UNDISCIPLINED CREATIVITY
For here is the problem with our turn toward participation and a kind of creative involvement: it can easily replicate the pattern of purchases all over again, except this time the “purchased” good is our own creativity.
Consider one of the most prodigious examples of mass creativity since the rise of the Internet: the phenomenon of weblogs, those outposts of personal expression that captured so much attention and occupied so much of the time of pajama-clad netizens in the early years of the twenty-first century. One of the early pioneers in bringing blogs to the masses, especially the teenage masses, was the Web site LiveJournal, which made it easy for anyone to easily broadcast their latest musings to their friends and the general public. (LiveJournal may seem passé today, just as Facebook probably will by this time next year, but according to Alexa, LiveJournal’s worldwide traffic rank in June 2008 was still a very respectable 54.) In 2005 LiveJournal released some fascinating information about the blogs it hosted. Two hundred ninety thousand LiveJournal users had updated their blogs in the past 30 days (and as all bloggers know, if you haven’t updated your blog in 30 days, you don’t have a blog). That was 20 percent of LiveJournal’s total registered users — meaning that 1.16M LiveJournal users had effectively abandoned their blogs.

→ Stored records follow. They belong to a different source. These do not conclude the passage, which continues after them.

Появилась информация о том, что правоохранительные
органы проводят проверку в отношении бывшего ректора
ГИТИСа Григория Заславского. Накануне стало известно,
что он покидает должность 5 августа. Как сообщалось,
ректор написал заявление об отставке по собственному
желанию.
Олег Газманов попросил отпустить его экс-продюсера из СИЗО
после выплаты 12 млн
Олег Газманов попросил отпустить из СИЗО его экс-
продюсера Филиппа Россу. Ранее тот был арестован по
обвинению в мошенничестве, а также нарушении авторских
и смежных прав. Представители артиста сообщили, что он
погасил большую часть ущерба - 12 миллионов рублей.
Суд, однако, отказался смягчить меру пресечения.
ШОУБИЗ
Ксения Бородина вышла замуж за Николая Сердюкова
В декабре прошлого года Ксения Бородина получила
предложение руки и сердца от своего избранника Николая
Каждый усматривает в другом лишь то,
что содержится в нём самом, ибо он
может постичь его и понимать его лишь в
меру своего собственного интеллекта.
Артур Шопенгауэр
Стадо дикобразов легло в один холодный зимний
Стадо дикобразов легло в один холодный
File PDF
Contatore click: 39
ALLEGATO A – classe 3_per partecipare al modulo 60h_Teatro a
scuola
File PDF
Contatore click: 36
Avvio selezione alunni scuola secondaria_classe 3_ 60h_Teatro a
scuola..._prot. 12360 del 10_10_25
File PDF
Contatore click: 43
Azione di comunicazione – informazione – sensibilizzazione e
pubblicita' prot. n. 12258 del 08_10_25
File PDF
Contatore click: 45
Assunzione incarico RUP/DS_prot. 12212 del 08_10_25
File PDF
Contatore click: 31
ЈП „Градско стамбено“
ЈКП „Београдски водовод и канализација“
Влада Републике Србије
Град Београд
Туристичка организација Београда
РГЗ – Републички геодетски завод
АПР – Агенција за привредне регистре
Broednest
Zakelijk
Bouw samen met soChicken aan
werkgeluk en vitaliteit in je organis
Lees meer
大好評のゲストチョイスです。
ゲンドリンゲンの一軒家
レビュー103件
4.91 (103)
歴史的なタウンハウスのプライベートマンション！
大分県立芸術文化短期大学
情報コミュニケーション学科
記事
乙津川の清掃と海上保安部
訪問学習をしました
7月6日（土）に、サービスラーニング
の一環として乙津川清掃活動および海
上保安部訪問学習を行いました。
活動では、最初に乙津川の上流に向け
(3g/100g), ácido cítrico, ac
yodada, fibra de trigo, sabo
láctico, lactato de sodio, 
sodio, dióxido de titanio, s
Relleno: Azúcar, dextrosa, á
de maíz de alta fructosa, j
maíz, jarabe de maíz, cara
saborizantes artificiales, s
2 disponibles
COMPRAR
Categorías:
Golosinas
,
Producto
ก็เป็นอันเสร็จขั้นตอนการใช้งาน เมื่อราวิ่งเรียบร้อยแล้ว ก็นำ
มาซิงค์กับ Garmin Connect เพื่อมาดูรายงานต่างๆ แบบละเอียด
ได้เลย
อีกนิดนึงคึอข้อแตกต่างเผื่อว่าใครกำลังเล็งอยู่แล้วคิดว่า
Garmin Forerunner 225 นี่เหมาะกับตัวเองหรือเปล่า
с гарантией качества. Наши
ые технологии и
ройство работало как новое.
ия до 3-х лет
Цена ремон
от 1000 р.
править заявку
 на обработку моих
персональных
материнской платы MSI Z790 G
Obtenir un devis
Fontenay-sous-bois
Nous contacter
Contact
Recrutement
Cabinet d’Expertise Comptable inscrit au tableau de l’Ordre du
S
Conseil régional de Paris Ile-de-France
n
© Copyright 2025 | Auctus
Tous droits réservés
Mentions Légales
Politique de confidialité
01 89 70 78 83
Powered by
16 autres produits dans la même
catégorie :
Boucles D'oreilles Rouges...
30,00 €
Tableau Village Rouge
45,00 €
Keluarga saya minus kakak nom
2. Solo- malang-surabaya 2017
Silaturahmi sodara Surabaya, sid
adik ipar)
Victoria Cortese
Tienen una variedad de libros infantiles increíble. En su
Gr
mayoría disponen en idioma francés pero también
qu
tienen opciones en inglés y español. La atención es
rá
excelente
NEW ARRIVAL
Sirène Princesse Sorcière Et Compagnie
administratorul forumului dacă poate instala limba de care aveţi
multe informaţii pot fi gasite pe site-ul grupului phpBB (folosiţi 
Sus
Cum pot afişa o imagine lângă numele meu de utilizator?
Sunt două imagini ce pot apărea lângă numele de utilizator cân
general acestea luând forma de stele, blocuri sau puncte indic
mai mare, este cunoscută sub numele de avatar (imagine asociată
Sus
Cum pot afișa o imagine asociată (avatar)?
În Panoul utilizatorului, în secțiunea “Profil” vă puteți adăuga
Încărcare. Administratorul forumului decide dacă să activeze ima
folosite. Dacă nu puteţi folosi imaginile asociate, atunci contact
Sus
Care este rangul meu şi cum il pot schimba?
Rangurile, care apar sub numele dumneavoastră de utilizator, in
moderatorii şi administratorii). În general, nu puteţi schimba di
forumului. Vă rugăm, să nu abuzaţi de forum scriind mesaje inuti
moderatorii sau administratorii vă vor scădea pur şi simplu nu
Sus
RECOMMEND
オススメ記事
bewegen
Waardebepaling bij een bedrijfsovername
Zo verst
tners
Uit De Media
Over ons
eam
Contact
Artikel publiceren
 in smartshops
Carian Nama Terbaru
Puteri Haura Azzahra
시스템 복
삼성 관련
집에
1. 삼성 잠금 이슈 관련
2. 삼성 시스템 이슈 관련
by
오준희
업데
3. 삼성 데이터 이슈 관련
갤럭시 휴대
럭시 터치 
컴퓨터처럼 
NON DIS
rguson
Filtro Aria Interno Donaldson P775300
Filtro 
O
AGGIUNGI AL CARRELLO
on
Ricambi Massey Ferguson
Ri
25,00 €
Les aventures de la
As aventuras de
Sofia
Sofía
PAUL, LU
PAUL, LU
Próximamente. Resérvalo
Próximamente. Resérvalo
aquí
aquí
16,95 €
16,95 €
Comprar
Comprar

What did the satisfaction curve look like for those 1,116,000 people? Perhaps you are one of them. Do you recall the euphoria when your blog site first went live? The excitement of posting your thoughts about politics, the church, contemporary culture, the meaning of life — not to mention the most fascinating topic of all, blogging itself?
The second and third days were not quite as exciting, but of course you still had lots of pent-up creativity to express. Witty posts about your English class, updates on your plans for the weekend, a carefully crafted examination of the pros and cons of getting a new cell phone. Day four featured a photograph of your dog. Then there was the first week’s traffic report, where you discovered that all your creative output had been viewed by a grand total of 23 people, four of whom were your mom.